Die Isolation Merkels ist spürbar. Da sind nicht nur die Mittel- und Osteuropäer, die sich einer Solidarität verweigern. Vor allem Polen ist über Kritik aus Deutschland verärgert, auch Spanien und Portugal tun wenig bis nichts. Und in den letzten Wochen ist noch ein weiterer Gegner hinzugekommen. Der italienische Ministerpräsident Matteo Renzi "zeigt Zähne", wie es in Berlin heißt, und will sich von der deutschen Regierung nichts mehr vorschreiben lassen.

Er tritt etwa dafür ein, den gesamten Drei-Milliarden-Betrag für die Türkei aus dem EU-Budget zu zahlen, während 2015 doch vereinbart wurde, dass die Mitgliedstaaten den Löwenanteil stemmen sollen. EU-Kommissionspräsident Jean-Claude Juncker, vielleicht der letzte treue Partner Merkels, nahm Renzi ganz undiplomatisch ins Visier und warf ihm vor, die Kommission "an jeder Straßenecke" zu kritisieren.

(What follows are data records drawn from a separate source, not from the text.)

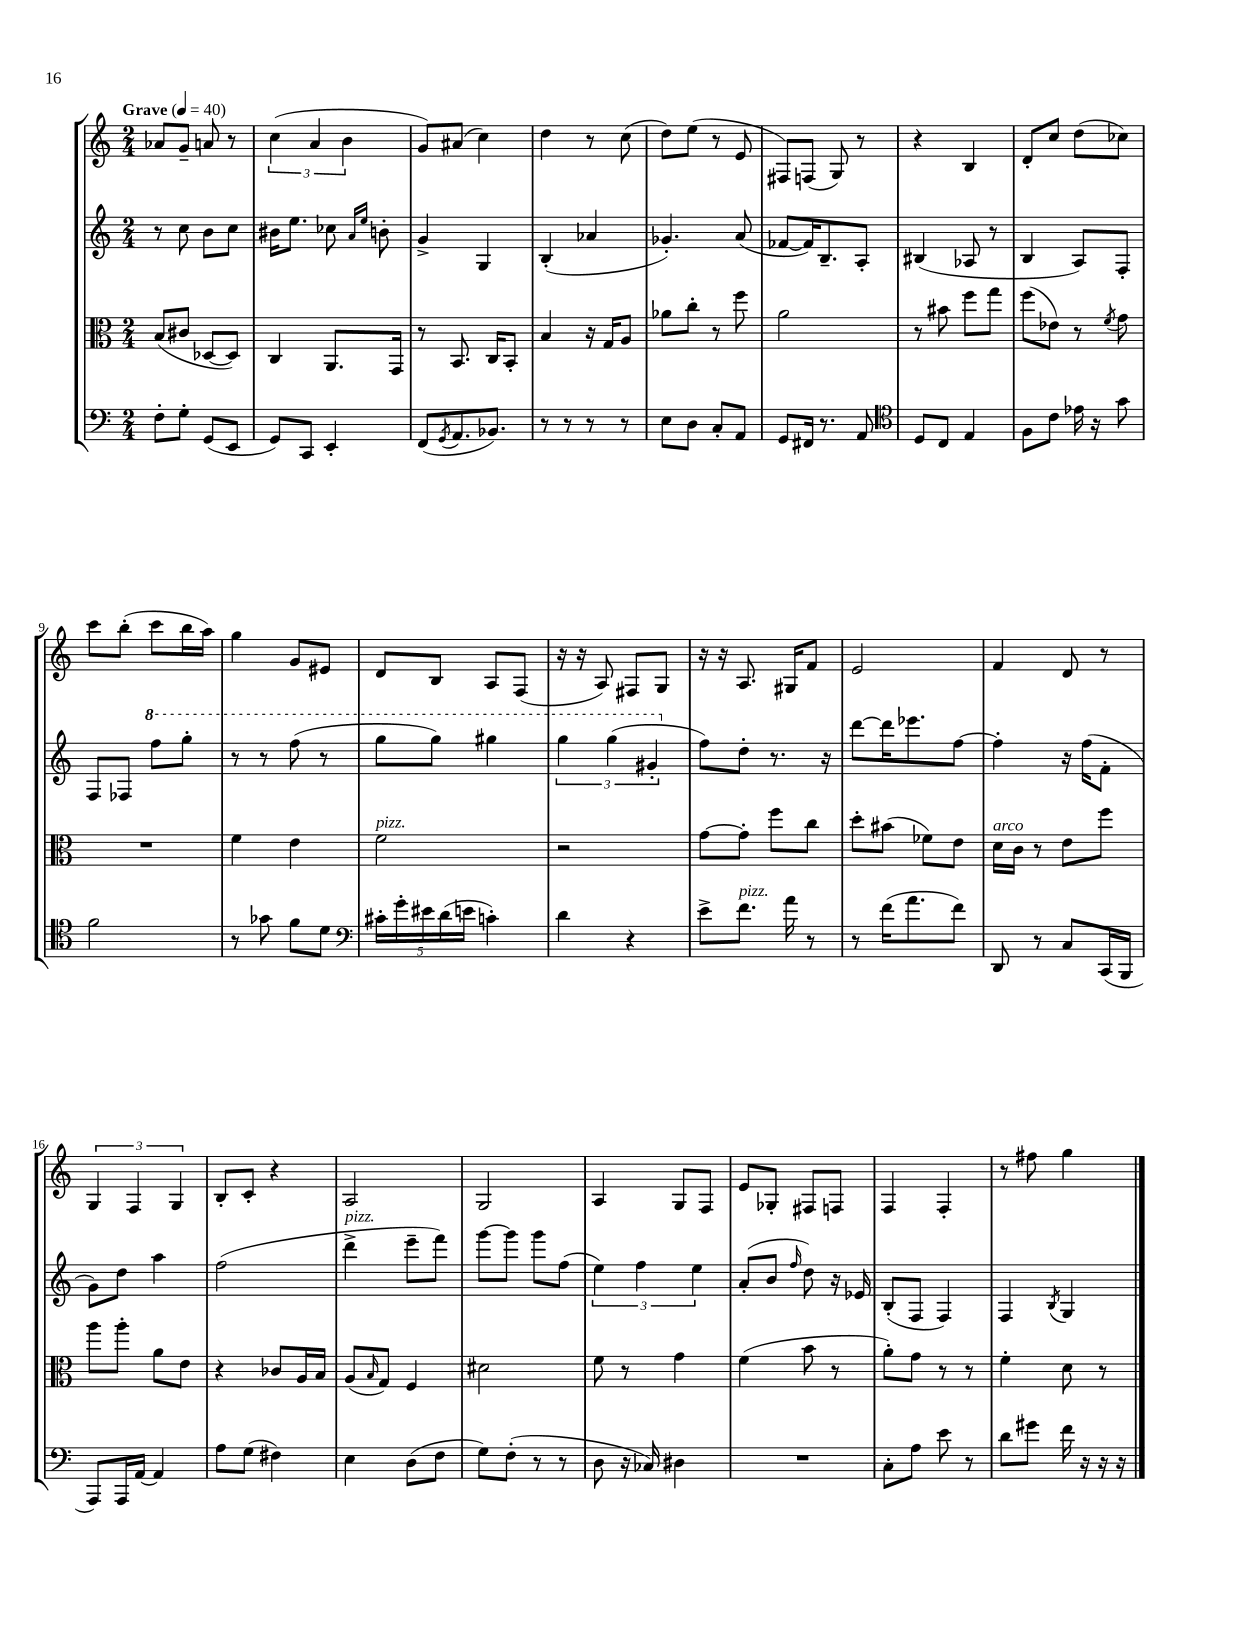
<<
\new StaffGroup <<
\new Staff = "s0" {
    \clef treble \key c \major \numericTimeSignature \time 2/4 \tempo "Grave" 4 = 40
    aes'8 g'8-- a'8 r8 |
    \tuplet 3/2 { c''4( a'4 b'4 } |
    g'8) ais'8( c''4) |
    d''4 r8 c''8( |
    d''8) e''8( r8 e'8 |
    fis8) f8( g8) r8 |
    r4 b4 |
    d'8-. c''8 d''8( ces''8) |
    c'''8 b''8-.( c'''8 b''16 a''16) |
    g''4 g'8 eis'8 |
    d'8 b8 a8 f8( |
    r16 r16 a8) fis8 g8 |
    r16 r16 a8. gis16 f'8 |
    e'2 |
    f'4 d'8 r8 |
    \tuplet 3/2 { g4 f4 g4 } |
    b8-. c'8-. r4 |
    a2 |
    g2 |
    a4 g8 f8 |
    e'8 ges8-. fis8 f8 |
    f4 f4-. |
    r8 fis''8 g''4 \bar "|." |
}
\new Staff = "s1" {
    \clef treble \key c \major \numericTimeSignature \time 2/4
    r8 c''8 b'8 c''8 |
    bis'16 e''8. ces''8 \grace { a'16 e''16 } b'8-. |
    g'4-> g4 |
    b4-.( aes'4 |
    ges'4.-.) a'8( |
    fes'8~ fes'16) b8.-- a8-. |
    bis4( aes8 r8 |
    b4 a8) f8-. |
    f8 fes8 \ottava #1 f'''8 g'''8-. |
    r8 r8 f'''8( r8 |
    g'''8 g'''8) gis'''4 |
    \tuplet 3/2 { g'''4 g'''4( gis''4-. \ottava #0 } |
    f''8) d''8-. r8. r16 |
    d'''8~ d'''16 ees'''8. f''8~ |
    f''4-. r16 f''16( f'8-. |
    g'8) d''8 a''4 |
    f''2( |
    d'''4->^\markup { \italic "pizz." } e'''8-- f'''8) |
    g'''8~ g'''8 g'''8 f''8( |
    \tuplet 3/2 { e''4) f''4 e''4 } |
    a'8-.( b'8 \grace { f''16 } d''8) r16 ees'16 |
    b8-.( f8 f4) |
    f4 \acciaccatura { b8 } g4 \bar "|." |
}
\new Staff = "s2" {
    \clef alto \key c \major \numericTimeSignature \time 2/4
    b8( cis'8 des8~ des8) |
    c4 a,8. g,16 |
    r8 b,8. c16 b,8-. |
    b4 r16 g16 a8 |
    aes'8 c''8-. r8 f''8 |
    a'2 |
    r8 bis'8 f''8 g''8 |
    f''8( ees'8) r8 \acciaccatura { f'8 } g'8 |
    R2 |
    f'4 e'4 |
    f'2^\markup { \italic "pizz." } |
    r2 |
    g'8~ g'8-. f''8 c''8 |
    d''8-. bis'8( fes'8) e'8 |
    d'16^\markup { \italic "arco" } c'16 r8 e'8 f''8 |
    a''8 a''8-. a'8 e'8 |
    r4 ces'8 a16 b16 |
    a8( \grace { b16 } g8) f4 |
    dis'2 |
    f'8 r8 g'4 |
    f'4( b'8 r8 |
    a'8-.) g'8 r8 r8 |
    f'4-. d'8 r8 \bar "|." |
}
\new Staff = "s3" {
    \clef bass \key c \major \numericTimeSignature \time 2/4
    f8-. g8-. g,8( e,8 |
    g,8) c,8 e,4-. |
    f,8( \acciaccatura { g,8 } a,8. bes,8.) |
    r8 r8 r8 r8 |
    e8 d8 c8-. a,8 |
    g,8 fis,16 r8. a,8 |
    \clef tenor d8 c8 e4 |
    f8 c'8 ees'16 r16 g'8 |
    f'2 |
    r8 ges'8 f'8 d'8 |
    \clef bass \tuplet 5/4 { cis'16-. g'16-. eis'16 d'16( e'16 } c'4-.) |
    d'4 r4 |
    e'8-> f'8.^\markup { \italic "pizz." } a'16 r8 |
    r8 f'16( a'8. f'8) |
    d,8 r8 c8 c,16( b,,16 |
    a,,8) a,,16 a,16~ a,4 |
    a8 g8( fis4) |
    e4 d8( f8 |
    g8) f8-.( r8 r8 |
    d8 r16 ces16) dis4 |
    R2 |
    c8-. a8 e'8 r8 |
    d'8 gis'8 f'16 r16 r16 r16 \bar "|." |
}
>>
>>
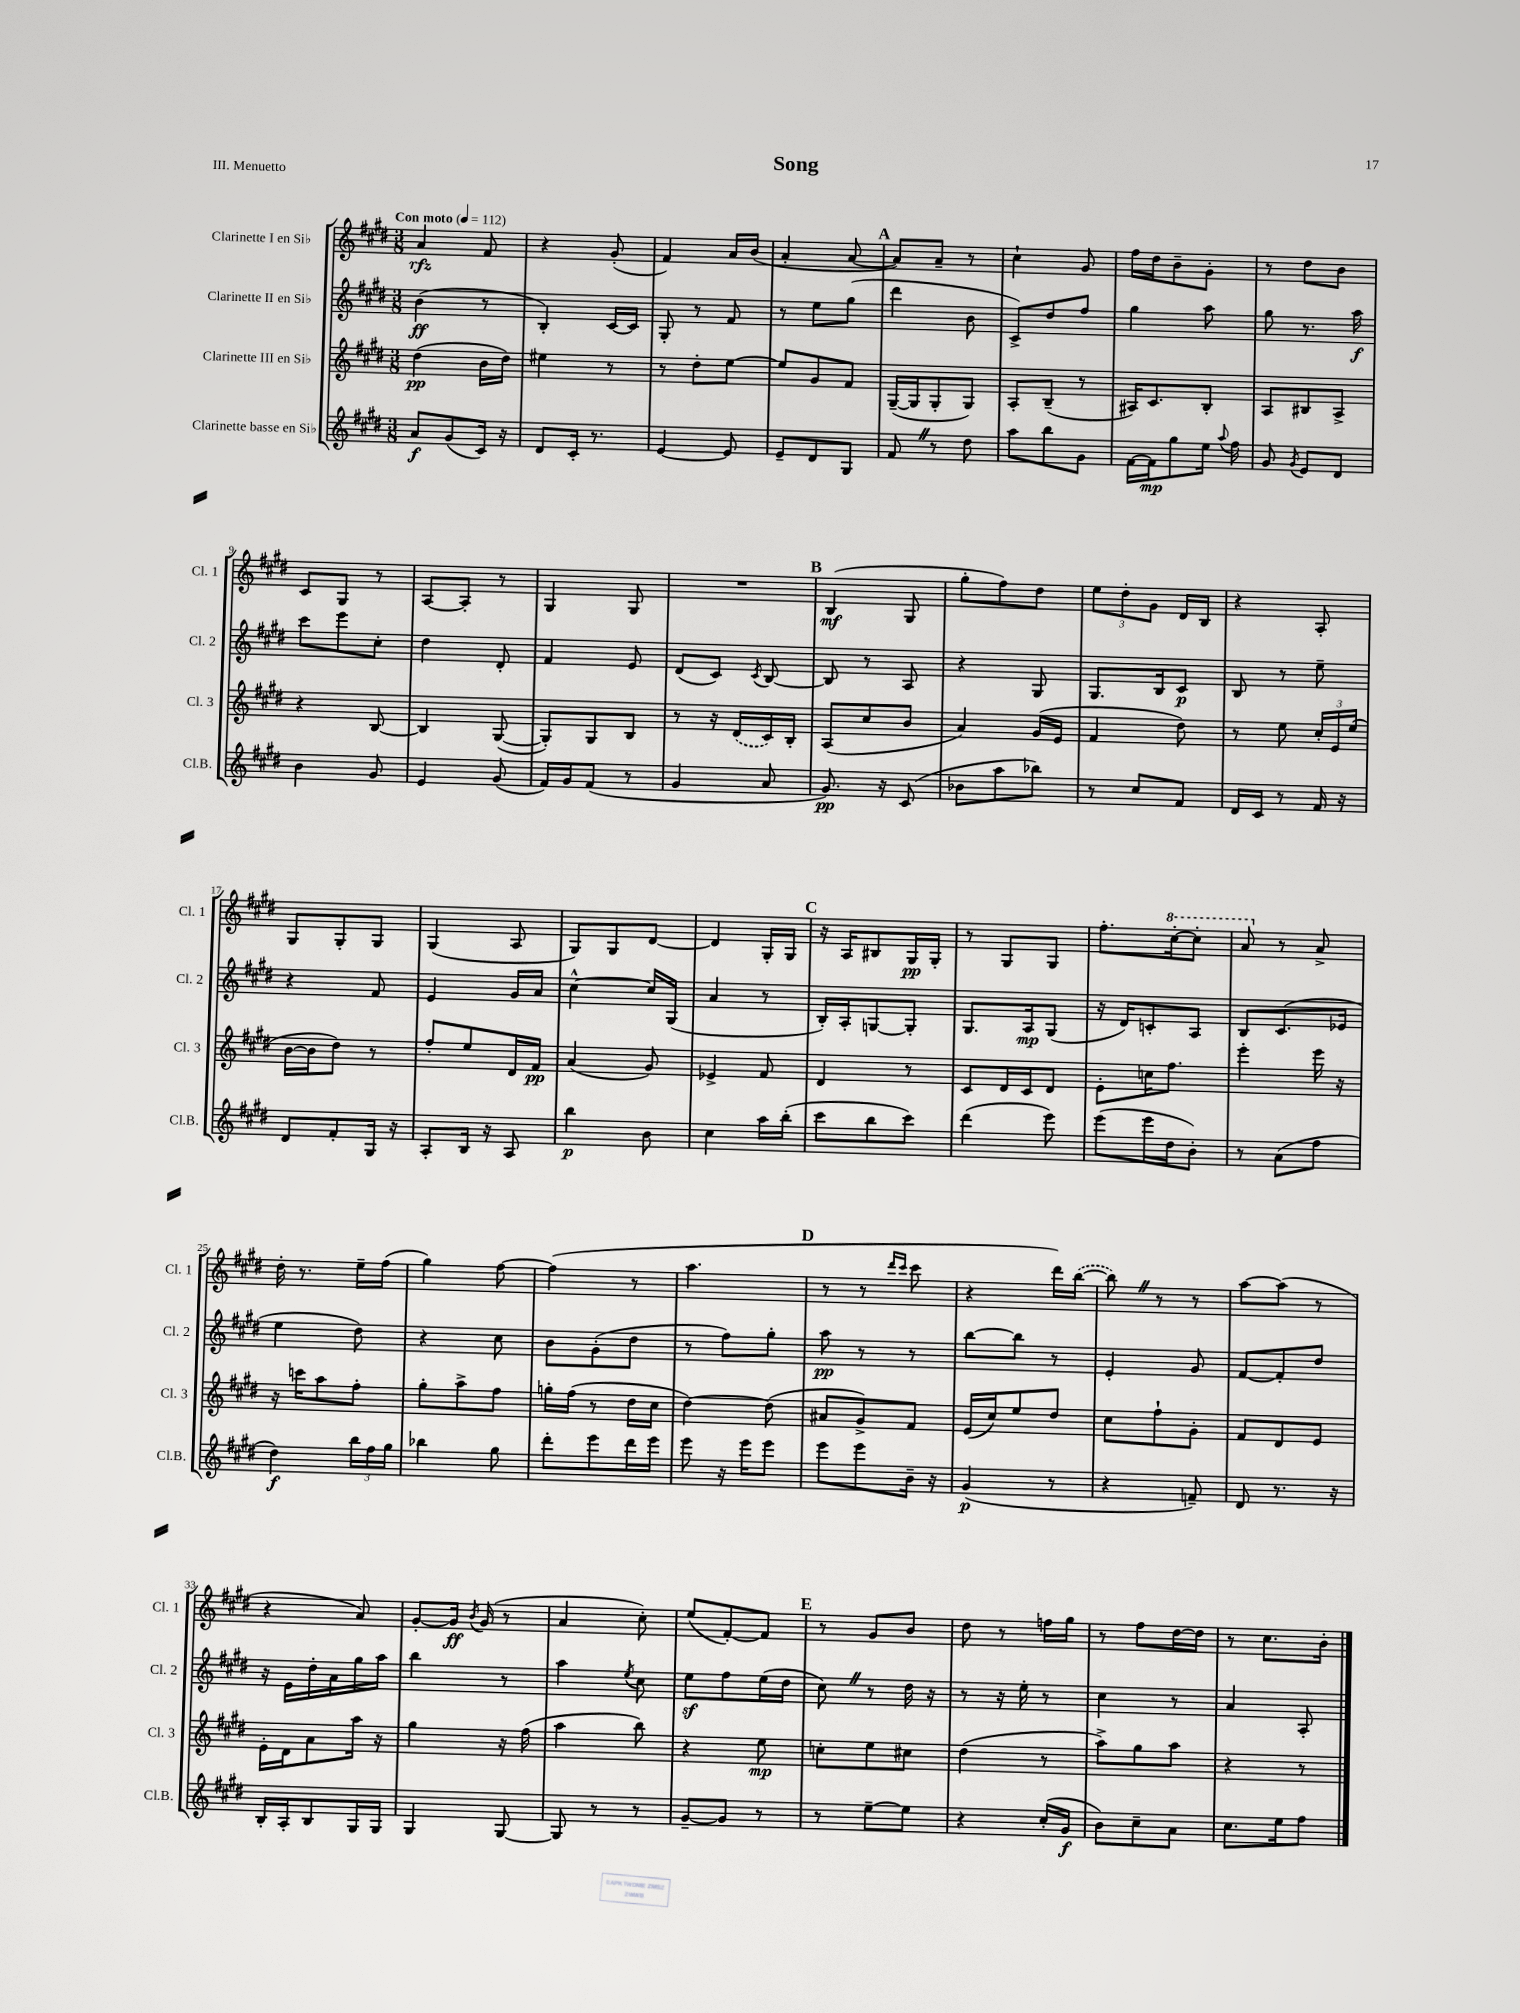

**kern	**kern	**kern	**kern
*staff4	*staff3	*staff2	*staff1
*clefG2	*clefG2	*clefG2	*clefG2
*k[f#c#g#d#]	*k[f#c#g#d#]	*k[f#c#g#d#]	*k[f#c#g#d#]
*M3/8	*M3/8	*M3/8	*M3/8
*MM112	*MM112	*MM112	*MM112
8a/L	(4dd#\	(4b\	4a/
(8g#/	.	.	.
16c#/Jk)	16b\LL	8r	8f#/
16r	16dd#\JJ)	.	.
=	=	=	=
8d#/L	4ee#\	4B'/)	4r
16c#'/Jk	.	.	.
8.r	.	.	.
.	8r	[16c#/LL	(8g#'/
.	.	16c#/]JJ	.
=	=	=	=
[4e/	8r	8G#'/	4f#/)
.	8dd#'\L	8r	.
8e/]	[8ee\J	8f#/	16a/LL
.	.	.	(16b/JJ
=	=	=	=
8e~/L	8ee/]L	8r	4a'/
8d#/	8g#/	8ee\L	.
8G#/J	8f#/J	(8gg#\J	[8a/
=	=	=	=
8f#/	([16G#~/LL	4ddd#\	8a/]L)
.	16G#/]J	.	.
8r	8G#'/	.	8a~/J
8dd#\	8G#/J)	8b\	8r
=	=	=	=
8aa\L	8A'/L	8c#^/L)	4cc#`\
8bb\	(8B~/J	8dd#/	.
8g#\J	8r	8ff#/J	8g#/
=	=	=	=
[16f#\LL	16A#/LK)	4gg#\	16ff#\LL
16f#\]J	8.c#/	.	16dd#\J
8gg#\	.	.	8b~\
16ee\Jk	8B'/J	8aa\	8g#'\J
8qqaa/	.	.	.
16ff#\	.	.	.
=	=	=	=
8g#/	8A/L	8gg#\	8r
8qg#/	.	.	.
8e/L	8B#/	8.r	8dd#\L
8d#/J	8A^/J	.	8b\J
.	.	16aa\	.
=	=	=	=
4b\	4r	8ccc#\L	8c#/L
.	.	8eee\	8G#/J
8g#/	[8B/	8cc#'\J	8r
=	=	=	=
4e/	4B/]	4dd#\	[8A/L
.	.	.	8A'/]J
(8g#/	([8G#/	8d#'/	8r
=	=	=	=
16f#/LL)	8G#'/]L)	4f#/	4G#/
16g#/J	.	.	.
(8f#/J	8G#/	.	.
8r	8B/J	8e/	8G#/
=	=	=	=
4g#/	8r	(8d#/L	4.r
.	16r	8c#/J)	.
.	(16d#/LL	.	.
.	.	8qc#/	.
8a/	16c#/)	[8B/	.
.	16B'/JJ	.	.
=	=	=	=
8.g#/)	(8A/L	8B/]	(4B/
.	8cc#/	8r	.
16r	.	.	.
(8c#/	8b/J	8A/	8G#/
=	=	=	=
8b-\L	4a/)	4r	8gg#'\L
8aa\	.	.	8ff#\)
8bb-\J)	(16g#/LL	8G#/	8dd#\J
.	16e/JJ	.	.
=	=	=	=
8r	4f#/	8.G#/L	12ee\L
.	.	.	12dd#'\
8cc#/L	.	.	.
.	.	.	12g#\J
.	.	16B/k	.
8f#/J	8dd#\)	8c#/J	16d#/LL
.	.	.	16B/JJ
=	=	=	=
16d#/LL	8r	8B/	4r
16c#/JJ	.	.	.
8r	8ee\	8r	.
16f#/	24cc#'/LL	8ee~\	8A'/
.	24e/	.	.
16r	.	.	.
.	(24ee/JJ	.	.
=	=	=	=
8d#/L	[16b\LL	4r	8G#/L
.	16b\]J	.	.
8f#'/	8dd#\J)	.	8G#'/
16G#/Jk	8r	8f#/	8G#/J
16r	.	.	.
=	=	=	=
8A'/L	8ff#'/L	4e/	(4G#/
16B/Jk	8ee/	.	.
16r	.	.	.
8A/	16d#/L	16g#/LL	8A/
.	16f#/JJ	16a/JJ	.
=	=	=	=
4bb\	(4a/	[4cc#^^\	8G#/L)
.	.	.	8G#/
8b\	8g#/)	16cc#/]LL	[8d#/J
.	.	(16G#/JJ	.
=	=	=	=
4cc#\	4e-^/	4a/	4d#/]
16aa\LL	8f#/	8r	16G#'/LL
(16bb'\JJ	.	.	16G#/JJ
=	=	=	=
8ccc#\L	4d#/	16B'/LL)	16r
.	.	16A'/J	16A/LK
8bb\	.	[8G/	8B#/
8ccc#\J)	8r	8G'/]J	16G#/L
.	.	.	16G#'/JJ
=	=	=	=
(4ddd#\	8c#/L	8.G#/L	8r
.	16d#/L	.	8G#/L
.	16c#/J	16A/k	.
8eee\)	8d#/J	(8G#/J	8G#/J
=	=	=	=
(8eee\L	8e'\L	16r	8.ff#'\L
.	.	16d#/LK)	.
16eee\L	16cc\K	8c'/	.
16dd#\J	8.ff#\J	.	[16ccc#'\k
8b'\J)	.	8A/J	8ccc#'\]J
=	=	=	=
8r	4eee'\	8B/L	8aa/
(8a\L	.	(8.c#/	8r
8ff#\J	16eee\	.	8a^/
.	16r	16e-/Jk	.
=	=	=	=
4dd#\)	16r	4ee\	16dd#'\
.	16ccc\LK	.	8.r
.	8aa\	.	.
24bb\LL	8ff#'\J	8dd#\)	16ee~\LL
24ff#\	.	.	.
.	.	.	(16ff#\JJ
24gg#\JJ	.	.	.
=	=	=	=
4bb-\	8gg#'\L	4r	4gg#\)
.	8aa^\	.	.
8gg#\	8ff#\J	8cc#\	[8ff#\
=	=	=	=
8ddd#'\L	16gg'\LL	8b\L	(4ff#\]
.	(16ff#\JJ	.	.
8eee\	8r	(8g#'\	.
16ddd#\L	16dd#\LL	8dd#\J	8r
16eee\JJ	16cc#\JJ	.	.
=	=	=	=
8eee\	[4dd#\)	8r	4.aa\
16r	.	8ff#\L)	.
16eee\LK	.	.	.
8eee\J	(8dd#\]	8gg#'\J	.
=	=	=	=
8eee\L	8a#/L	8aa\	8r
8eee\	8g#^/)	8r	8r
.	.	.	16qqddd#/LL
.	.	.	16qqccc#/JJ
16b~\Jk	8f#/J	8r	8ccc#\
16r	.	.	.
=	=	=	=
(4g#/	(16e/LL	[8bb\L	4r
.	16cc#/J)	.	.
.	8ee/	8bb\]J	.
8r	8dd#/J	8r	16ddd#\LL)
.	.	.	([16bb\JJ
=	=	=	=
4r	8cc#\L	4e'/	8bb\])
.	8ff#`\	.	8r
8f~/)	8g#'\J	8g#/	8r
=	=	=	=
8d#/	8f#/L	[8f#/L	[8aa\L
8.r	8d#/	8f#'/]	(8aa\]J
.	8e/J	8dd#/J	8r
16r	.	.	.
=	=	=	=
16B'/LL	16e'\LL	16r	4r
16A'/J	16d#\J	16e\LL	.
8B/	8a\	16dd#'\	.
.	.	16a\	.
16G#/L	16aa\Jk	16gg#\	8a/)
16G#/JJ	16r	16aa\JJ	.
=	=	=	=
4G#/	4gg#\	4bb\	[8g#'/L
.	.	.	16g#/]Jk
.	.	.	8qb/
.	.	.	(16g#/
[8G#/	16r	8r	8r
.	(16ff#\	.	.
=	=	=	=
8G#/]	4aa\	4aa\	4a/
8r	.	.	.
.	.	8qee/	.
8r	8bb\)	8cc#\	8cc#'\)
=	=	=	=
[8g#~/L	4r	8ee\L	(8ee/L
8g#/]J	.	8ff#\	[8f#'/)
8r	8ee\	(16ee\L	8f#/]J
.	.	16dd#\JJ	.
=	=	=	=
8r	8cc'\L	8cc#\)	8r
[8ee~\L	8ee\	8r	8g#/L
8ee\]J	8cc#\J	16dd#\	8b/J
.	.	16r	.
=	=	=	=
4r	(4dd#\	8r	8dd#\
.	.	16r	8r
.	.	16ee'\	.
(16cc#'/LL	8r	8r	16ff\LL
16g#/JJ	.	.	16gg#\JJ
=	=	=	=
8b\L)	8aa^\L)	4cc#\	8r
8cc#~\	8gg#\	.	8ff#\L
8a\J	8aa\J	8r	[16dd#\L
.	.	.	16dd#\]JJ
=	=	=	=
8.cc#\L	4r	4a/	8r
.	.	.	8.cc#\L
16ee\k	.	.	.
8ff#\J	8r	8A'/	.
.	.	.	16b'\Jk
==	==	==	==
*-	*-	*-	*-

Drohen das grenzenfreie Europa, der Euro und vielleicht sogar die ganze EU wegen des Streits um die Migrationspolitik auseinanderzubrechen? Das ist wohl ebenso unwahrscheinlich wie ein schnelles Ende der Flüchtlingskrise. Ein ranghoher EU-Diplomat verweist darauf, dass es spätestens dann Kompromisse geben werde, wenn Grenzkontrollen und andere Abschottungsmaßnahmen spürbare wirtschaftliche Folgen hätten. Aber auch von diesen Kosten wäre Deutschland als größte Volkswirtschaft Europas wohl stark betroffen. Keine guten Aussichten für die Kanzlerin.